Closed zhibinQiu closed 2 years ago
Hey there. Not the author, but I have been running similar experience on a similar setting (3090 namely) but on based on mp3d. It gets around 25 FPS though. Also trained around 6 days and it reached around 13 millions.
The main difference I spotted is that in the audiogaol_depth_ddppo.yaml
for mp3d, the NUM_PROCESSES
is set to 10 instead of 5 as in the replica config.
NUM_PROCESSES defines the number of environment that are running in parallels for the agent to interact with. Since your NUM_PROCESS is half mine, I think the speed you are getting is quite consistent that of my experiment too.
Now, given how good your curves are looking anyway, namely Metrics/success, I would say you might not need to train that long anyway. Depending on your use case, you could just train for 2 million steps instead ...
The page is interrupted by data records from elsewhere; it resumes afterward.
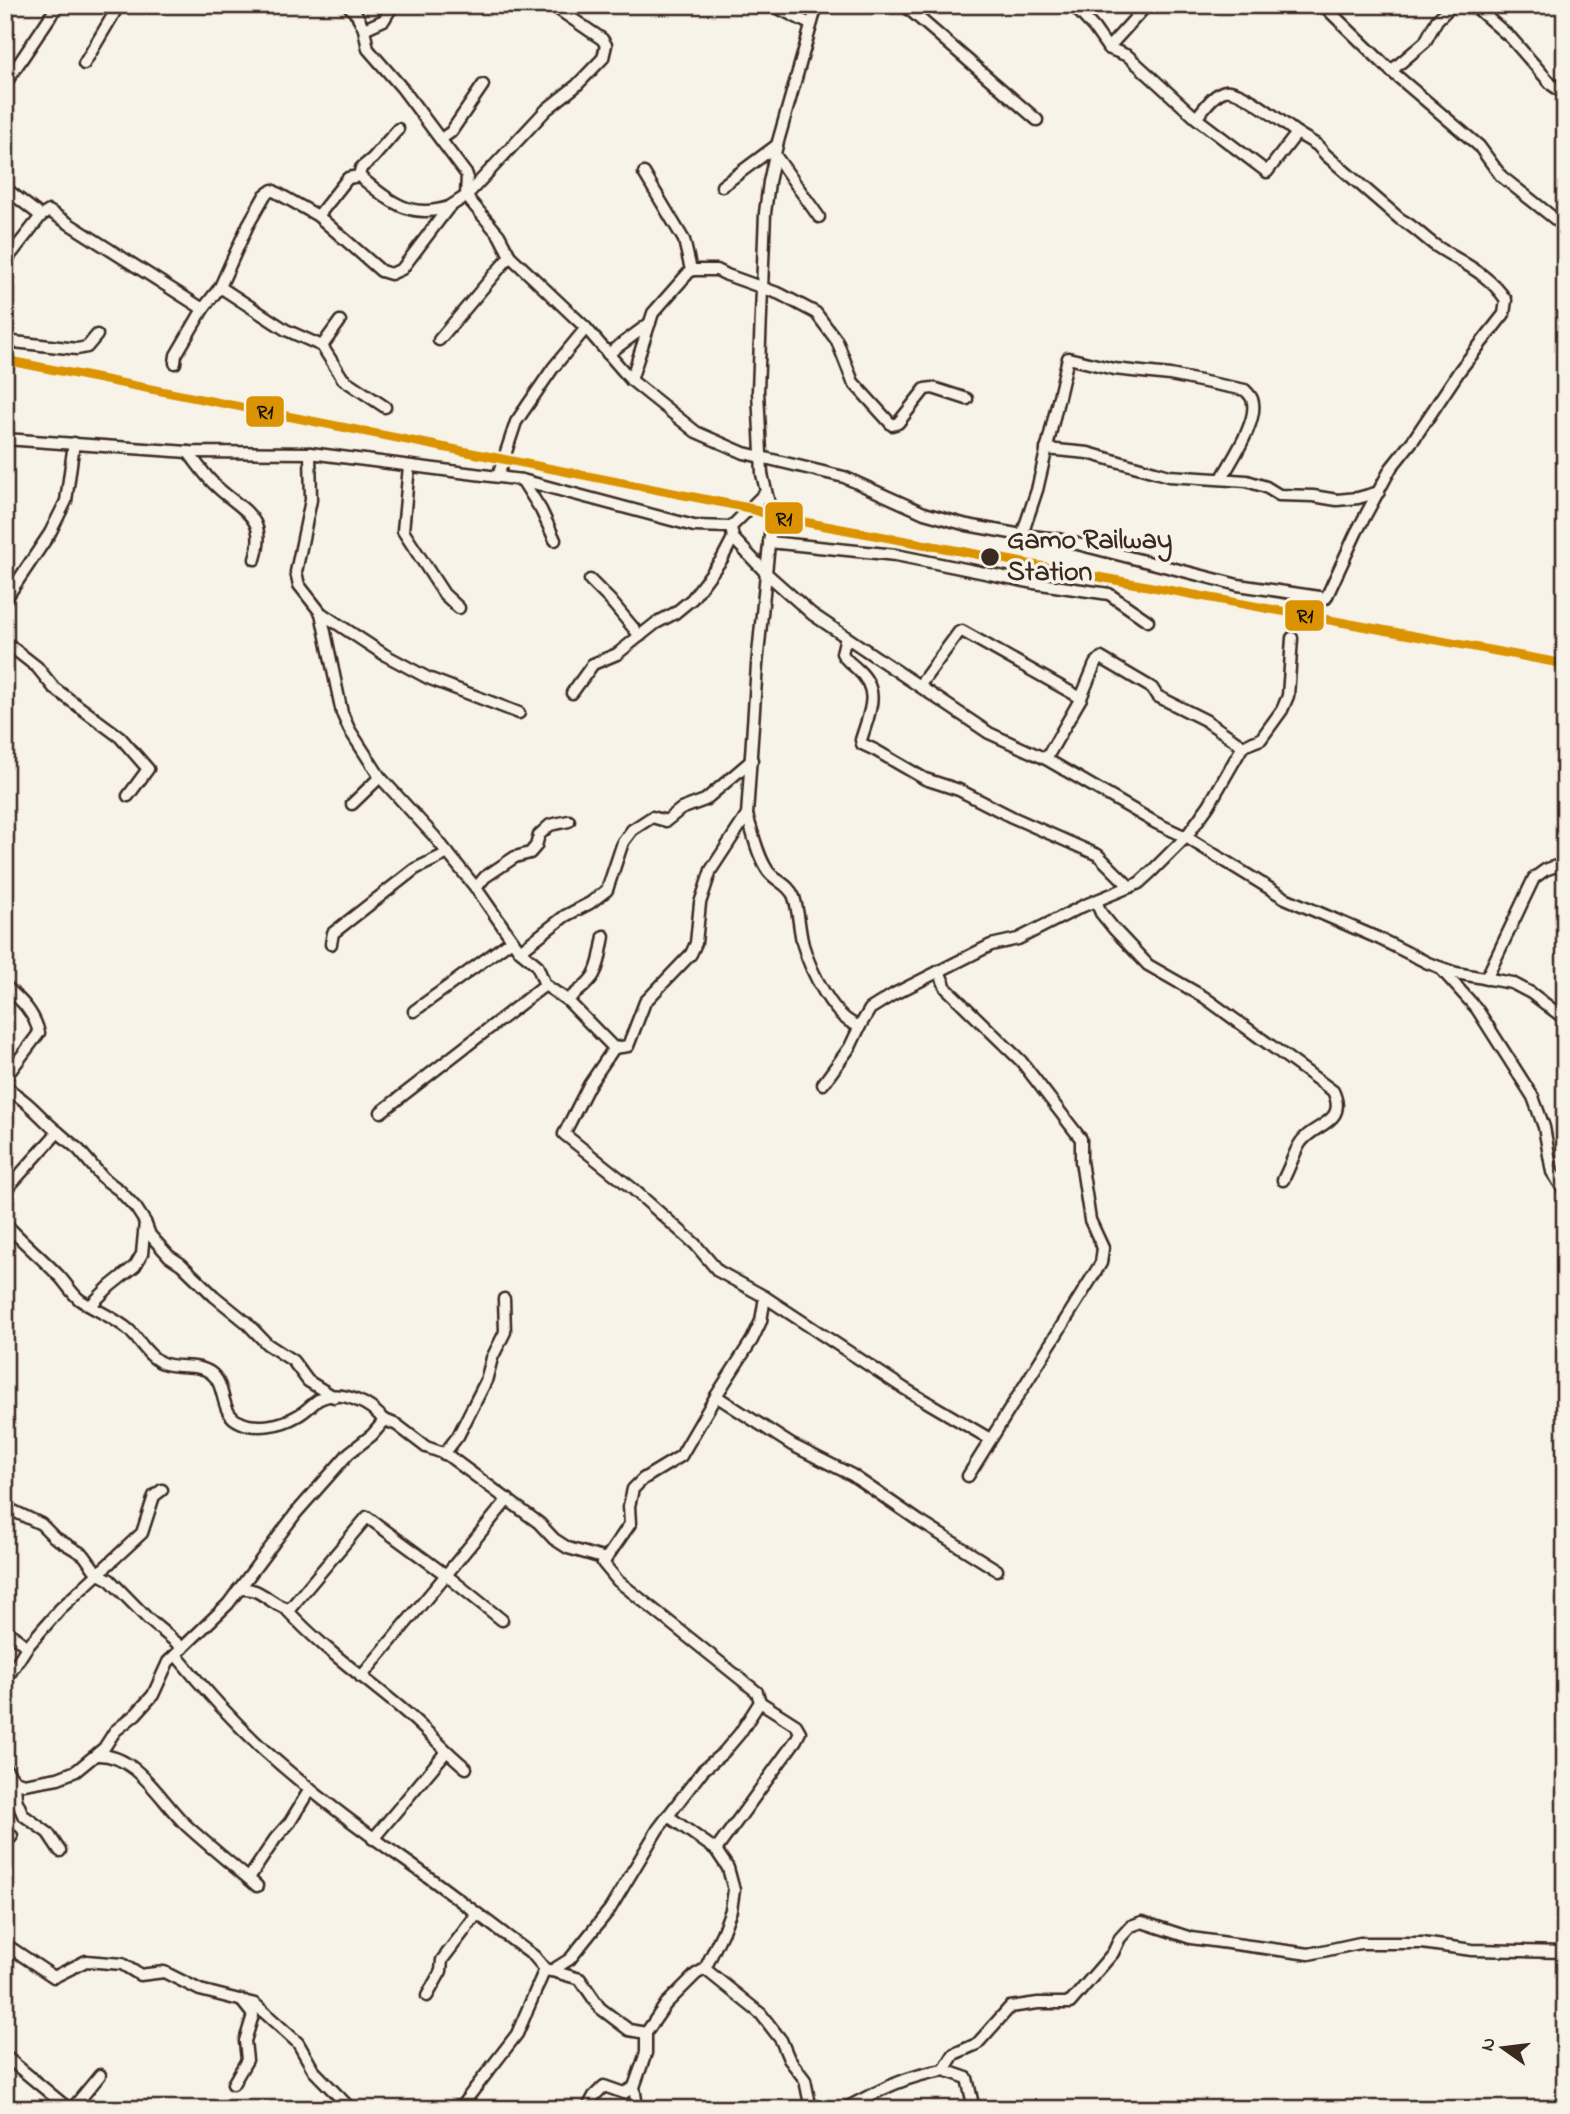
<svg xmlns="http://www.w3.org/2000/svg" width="1570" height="2114" viewBox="0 0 1570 2114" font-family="'Indie Flower',sans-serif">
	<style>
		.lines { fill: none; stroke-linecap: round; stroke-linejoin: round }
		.street-casing { stroke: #3b2a1e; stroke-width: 15 }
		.street { stroke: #f7f3e8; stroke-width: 10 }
		.rail-1-casing { stroke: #f7f3e8; stroke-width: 14 }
		.rail-1 { stroke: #db9304; stroke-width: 9 }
		.stop-dot { fill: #3b2a1e; stroke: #f7f3e8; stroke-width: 2.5 }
		.labels { text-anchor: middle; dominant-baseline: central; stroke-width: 7; stroke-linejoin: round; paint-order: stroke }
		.stop-label { font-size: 28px; font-weight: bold; fill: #3b2a1e; stroke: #f7f3e8; text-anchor: start }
		.line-badge { stroke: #f7f3e8; stroke-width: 2.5 }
		.pale-badge-label { font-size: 19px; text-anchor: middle; font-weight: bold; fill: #111 }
	</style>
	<rect width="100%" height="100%" fill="#f7f3e8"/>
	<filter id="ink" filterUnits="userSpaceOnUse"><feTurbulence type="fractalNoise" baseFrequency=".0143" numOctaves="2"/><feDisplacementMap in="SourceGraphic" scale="14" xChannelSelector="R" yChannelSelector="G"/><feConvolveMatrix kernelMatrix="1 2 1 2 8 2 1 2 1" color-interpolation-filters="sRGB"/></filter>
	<g filter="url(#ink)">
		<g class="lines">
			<defs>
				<g id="street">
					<path d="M348 5 357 15 364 29 368 49 402 88 467 175 466 196 499 235 510 256 586 328 631 380 696 432 744 453 844 477 924 513 967 525 1022 535 1058 539 1238 585 1326 598 1356 533 1391 468 1414 439 1460 370 1504 314 1506 300C1488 273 1462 263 1436 246 1423 237 1414 226 1400 219L1326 155 1317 145 1297 133"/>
					<polyline points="772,5 810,24"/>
					<polyline points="817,5 777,145 769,182 765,213 758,391 762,474 772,516 766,573 812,614 989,733 1046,759 1156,823 1186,837 1285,898 1380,939 1428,963 1456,973 1512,983 1531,993 1565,1019"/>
					<polyline points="904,5 1037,120"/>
					<path d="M1073 5 1094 28 1108 48 1128 56 1196 118 1267 172 1297 133C1284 124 1240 87 1225 91 1213 94 1204 109 1196 118"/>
					<polyline points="1323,5 1391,71 1479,146 1501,176 1565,227"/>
					<polyline points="1473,5 1511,38 1552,85 1565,94"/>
					<polyline points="364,29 384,20 393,5"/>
					<polyline points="1108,48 1147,5"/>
					<polyline points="84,64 119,5"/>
					<polyline points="1391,71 1425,42 1437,20 1452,5"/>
					<polyline points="5,84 58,5"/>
					<polyline points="441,139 451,132 483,85"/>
					<polyline points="775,155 819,217"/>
					<polyline points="644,173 684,240 691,270 717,270 727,275 780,294 816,313 837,341 853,382 892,425 898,423 925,389 933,388 967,399"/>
					<polyline points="359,176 361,168 373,158 398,129"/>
					<polyline points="722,186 777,145"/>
					<polyline points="5,188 41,216 5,262"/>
					<polyline points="41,216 49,211 203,309"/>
					<path d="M318 216 348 178 359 176C389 200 408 220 449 207"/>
					<polyline points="220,287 286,330 322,346 343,379 385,407"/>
					<polyline points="439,340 510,256"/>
					<polyline points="5,341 77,349 87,347 97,335"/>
					<polyline points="322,346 340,321"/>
					<polyline points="608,354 650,323"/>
					<polyline points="175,363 176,355 203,309 220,287 248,225 265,195 272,190 318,216 381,271 391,274 402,269 449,207 466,196 547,109 576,86 603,58 606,45 602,39 552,5"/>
					<polyline points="631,380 653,313 691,270"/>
					<polyline points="5,439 188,452 310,453 522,480 694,526 731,527"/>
					<polyline points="1046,449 1088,453 1169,476 1247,481 1266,487 1279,495 1313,496 1337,500 1358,498 1379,492"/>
					<path d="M188 452C196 462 204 474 213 483 239 510 269 514 255 559"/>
					<polyline points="310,453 311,500 296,572 299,585 321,613 342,713 349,729 380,777 434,836 476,888 520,951 537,965 545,985 567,1000 614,1048 589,1085 564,1134 633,1189 695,1244 718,1271 765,1297 905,1389 990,1439"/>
					<polyline points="409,466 403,531 444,594 459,608"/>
					<polyline points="498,476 516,422 553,368 586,328"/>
					<polyline points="522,480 541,510 555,540"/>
					<path d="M1022 535 1037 490 1068 358 1114 369 1170 375 1245 390C1248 393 1251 396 1252 399 1260 419 1231 461 1222 478"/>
					<polyline points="769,542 896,555 1034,583 1109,594 1148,621"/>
					<polyline points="590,580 610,600 640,636"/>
					<polyline points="5,600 50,533 66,501 74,443"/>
					<polyline points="321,613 385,655 428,678 519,713"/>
					<path d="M846 637 842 653C846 661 851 663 857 669 882 691 869 713 861 740L862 744 875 750 925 779 959 790 1012 817 1098 855 1130 887"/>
					<polyline points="5,642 37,667 54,688 120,737 148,769 128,796"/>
					<polyline points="919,686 959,632 962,631 1081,698"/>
					<polyline points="572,693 593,664 617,654 656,623 675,613 692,599 722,559 733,538"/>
					<polyline points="1046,759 1081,698 1095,664 1101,658 1152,688 1157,696 1205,720 1243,746"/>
					<polyline points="352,804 380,777"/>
					<path d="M747 815C753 833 757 855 768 871 775 881 789 884 794 897 799 913 799 930 803 945 810 969 834 1021 860 1026L870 1009 894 994 991 945 1018 939 1083 906 1139 883 1152 871 1186 837 1209 805 1243 746 1261 739 1282 710 1288 696 1292 638"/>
					<polyline points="476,888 485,877 515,857 530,853 536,846 539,835 550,825 569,821"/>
					<path d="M1096 901 1101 913 1114 929 1148 965 1204 997 1333 1091C1349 1125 1311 1123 1299 1145 1293 1156 1289 1169 1283 1180"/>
					<polyline points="331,944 333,933 415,869 448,853"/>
					<polyline points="520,951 565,916 590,903 607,890 623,842 632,830 652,817 666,821 681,809 705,800 752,760"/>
					<polyline points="1440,968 1477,1009 1533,1097 1544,1127 1552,1172 1565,1192"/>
					<polyline points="939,971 946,988 1021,1061 1081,1139 1081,1161 1090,1220 1103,1248 1101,1263 968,1476"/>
					<polyline points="1486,979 1534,878 1545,870 1556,866 1565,871"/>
					<path d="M5 986C21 1000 34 1012 39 1033L5 1078"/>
					<path d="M567 1000C598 977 597 974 604 936"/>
					<polyline points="414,1011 512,940"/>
					<polyline points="614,1048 628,1046 645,1002 691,954 696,943 700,903 711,870 747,815 757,665 766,573 733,538 731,527 765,493"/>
					<path d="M5 1084C10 1092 16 1094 23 1100 36 1110 45 1122 58 1132L5 1191"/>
					<polyline points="823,1084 850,1047 860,1026"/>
					<polyline points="381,1112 545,985"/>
					<polyline points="58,1132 79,1150 103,1178 119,1190 136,1208 145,1222 142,1254 135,1266 110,1286 91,1305"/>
					<polyline points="145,1222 150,1235 169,1256 181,1264 214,1296 246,1322 267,1344 293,1361 308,1381 334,1397"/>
					<path d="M5 1223C22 1242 42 1258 59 1276 66 1283 72 1294 80 1300 96 1311 116 1318 130 1331 141 1342 146 1354 160 1362 175 1370 197 1362 211 1373 227 1385 219 1414 240 1422 256 1430 282 1425 297 1416 305 1412 311 1405 318 1400 339 1388 372 1403 384 1421"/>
					<polyline points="716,1396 792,1445 852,1475 919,1521 997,1570"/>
					<polyline points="444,1454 458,1436 486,1381 492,1358 505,1332 504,1299"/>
					<polyline points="5,1507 41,1524 54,1537 84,1555 97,1573 110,1580 148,1619 183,1648"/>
					<path d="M238 1590C260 1584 271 1607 290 1609"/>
					<polyline points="502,1620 446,1575 508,1499"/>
					<polyline points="5,1629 27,1647 5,1681"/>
					<polyline points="27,1647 60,1609 142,1533 154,1496 162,1490"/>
					<path d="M176 1655C203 1688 232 1720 263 1749 308 1790 356 1826 406 1861 449 1891 491 1925 534 1956L545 1969 580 1979 600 2008 629 2030 646 2033 666 2004 696 1974 705 1969 723 1931 731 1910 734 1890 728 1868 716 1850 668 1816"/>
					<path d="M361 1677 446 1575 367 1517 288 1611C323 1649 364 1677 403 1710 425 1728 444 1750 466 1768"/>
					<path d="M96 1755C137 1753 161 1802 187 1826 210 1847 234 1866 257 1886"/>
					<polyline points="5,1768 15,1781 16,1799 23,1815 48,1833 60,1851"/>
					<polyline points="15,1781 24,1784 58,1778 76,1771 104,1748 115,1731 136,1714 153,1695 168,1662 228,1604 296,1513 349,1453 372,1435 385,1420 397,1425 426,1447 446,1454 539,1523 554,1539 568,1548 606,1559"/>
					<polyline points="373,1839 446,1752"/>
					<polyline points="5,1844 12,1836"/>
					<polyline points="716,1850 796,1740 800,1732 796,1725 760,1702"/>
					<polyline points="249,1878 275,1839 290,1822 310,1789"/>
					<polyline points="5,1944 54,1977 86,1961 122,1964 140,1975 164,1972 200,1990 255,2004 298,2043 314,2071 351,2109"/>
					<polyline points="705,1969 761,2014 781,2040 789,2059 805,2080 811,2109"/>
					<polyline points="551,1971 570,1959 610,1909 658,1829 703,1770 724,1752 740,1733 760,1702 757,1692 618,1581 603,1563 630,1524 629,1506 633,1489 643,1479 681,1456 716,1396 752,1340 761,1321 765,1297"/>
					<polyline points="427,1996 441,1971 442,1960 477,1914"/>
					<polyline points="5,2056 69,2109"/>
					<polyline points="944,2070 967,2078 974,2109"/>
					<polyline points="233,2084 247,2060 245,2041 253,2015 241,2000"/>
					<polyline points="72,2109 100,2075"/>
					<polyline points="459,2109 517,2034 545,1969"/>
					<polyline points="587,2109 594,2096 604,2086 624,2093 634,2087"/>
					<polyline points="634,2109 637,2106 634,2087 646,2053 646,2033"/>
					<path d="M844 2109C878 2091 905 2076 944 2070L954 2054 977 2044 1010 2007 1038 2003H1070L1113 1953 1120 1938 1131 1926 1142 1922 1191 1938 1309 1954 1360 1943H1422L1472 1950 1565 1952"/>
				</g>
			</defs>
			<!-- street casing -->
			<use href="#street" class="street-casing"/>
			<!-- street -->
			<use href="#street" class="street"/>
			<defs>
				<polyline id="rail-1" points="5,360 749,508 772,516 1565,664"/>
			</defs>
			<!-- rail-1 casing -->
			<use href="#rail-1" class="rail-1-casing"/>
			<!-- rail-1 -->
			<use href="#rail-1" class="rail-1"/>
		</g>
	</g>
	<!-- markers -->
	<circle class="stop-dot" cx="990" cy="557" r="10"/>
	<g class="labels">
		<!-- stop labels -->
		<g class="stop-label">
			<text x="1007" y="541">Gamo Railway<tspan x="1007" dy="32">Station</tspan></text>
		</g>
	</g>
	<g class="line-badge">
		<rect x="245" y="395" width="40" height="33" rx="7" fill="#db9304"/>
		<rect x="764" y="501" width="40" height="34" rx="7" fill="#db9304"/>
		<rect x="1284" y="599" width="41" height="33" rx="7" fill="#db9304"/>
	</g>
	<g class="pale-badge-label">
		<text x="265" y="418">R1</text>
		<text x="784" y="525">R1</text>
		<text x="1305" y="622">R1</text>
	</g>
	<!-- margin -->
	<rect width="1570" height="2114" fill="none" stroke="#f7f3e8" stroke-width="28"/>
	<rect x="14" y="14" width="1542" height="2086" fill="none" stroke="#3b2a1e" stroke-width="2.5" filter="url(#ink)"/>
	<!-- north arrow -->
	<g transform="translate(1503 2048) rotate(284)" stroke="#f7f3e8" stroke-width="5" paint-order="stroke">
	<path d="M0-5L12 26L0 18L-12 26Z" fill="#3b2a1e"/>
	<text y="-10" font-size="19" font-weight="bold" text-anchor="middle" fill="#3b2a1e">N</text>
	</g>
</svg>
I think the curves show that it is learning pretty well already, so you might not need to train for that long anyway.
@dosssman
Sorry for replying so late. An interesting phenomenon, when I set num_processes
to 9 (9 scenes for training In Replica), the training seems to converge more slowly, and the effect seems to be worse(The blue line).
Hey @zhibinQiu , no worries.
Do you mean 9 parallel environments ?
A wild guess is that less parallel environments could mean that the agent has less data to use for its update, which in turns leads to it learning slower than if num_envs = 10. Namely, with NUM_PROCESSES = 10, the PPO algorithms update the policy / value network using a rollout size of 10 * 150 = 1500, but with NUM_PROCESSES = 9, it has 150 less samples to work with.
Also, reducing the NUM_PROCESSES might not necessarily make it faster, because one of the time consuming process is the RNN forward loop that cannot be parallelized on the GPU.
@dosssman The num_processes set before is 5(The orange line), and now it is changed to 9, but it seems to be slower😂
Yeah, hard to know the reason with all those variables. It could also be that by having a lot of env simulator, the burden on the GPU makes it simulator slower ...
From the SS2.0 paper:
7.7 Training and Implementation Details of the Navigation Benchmark In this continuous audio-visual navigation benchmark, we use the AV-Nav agent [14] with the decentralized distributed proximal policy optimization (DD-PPO) [75]. We train the navigation policy for 80 million steps on the same AudioGoal navigation dataset [14] except that the movement and audio are c\ontinuous. For continuous navigation, we define success as the agent issuing a stop action within 1m of the goal location. We train the policy on 32 GPUs for 46 hours to converge.
Making it faster will probably require some hardware beefup more than anything else.
@dosssman You are so right, I run multiple programs on one graphics card😂. Thank you for your help all the time, I will put this question aside for a while, I want to know how to add another sound source using soundspaces2.0, if you have time, can you tell me the specific code location? I have spent a long time on this😭
I am not doing much haha :sweat_smile:
By "adding another sound source", do you mean having another sound source on top of the ringing telephone at the same time ?
Personally I am more interested in having different type of sound sources for my use case. In case you have not seen it already, the closest thing I could find to that goal was the Semantic Audio Visual Navigation (SAVi) https://vision.cs.utexas.edu/projects/semantic-audio-visual-navigation/ that has support for other sound sources. Unfortunately, I could not get it to run using SS2.0 continuous simulator (#85) so I have fallen back to SS1.0's dataset based variant for now.
I will let you know if I find anything related to adding and using other sound sources, anyway. Best of luck on your side too.
@zhibinQiu The acoustic propagation engine for SoundSpaces 2.0 runs on CPU. If you run too many jobs on the same node, the simulation will increase. You can play around with the tradeoff of simulation efficiency vs accuracy by tuning the parameters.
@zhibinQiu @dosssman sound rendering for multiple sources is additive. To compute the sound received from multiple sound sources, you basically need to compute the IR for each location, convovle them with each source sound and add the waveforms together. Either SS 1.0 or SS 2.0 supports this feature.
Hi @ChanganVR When I run:
python ss_baselines/av_nav/run.py --exp-config ss_baselines/av_nav/config/audionav/replica/train_telephone/audiogoal_depth_ddppo.yaml \ --model-dir data/models/ss2/replica/dav_nav CONTINUOUS True
My program has been running for 6 days and I found it to be very slow, here is my training logand nvi-info.
and tensorboard
my environment is:
Ubuntu 20.04.3 LTS RTX 3090 python 3.9 pytorch 1.12.0 habitat-sim and habitat 0.2.2
What's more,My config is followed the defaultsound-spaces/ss_baselines/av_nav/config/audionav/replica/train_telephone/audiogoal_depth_ddppo.yaml
Is this normal? I would be very grateful if you could give me some help.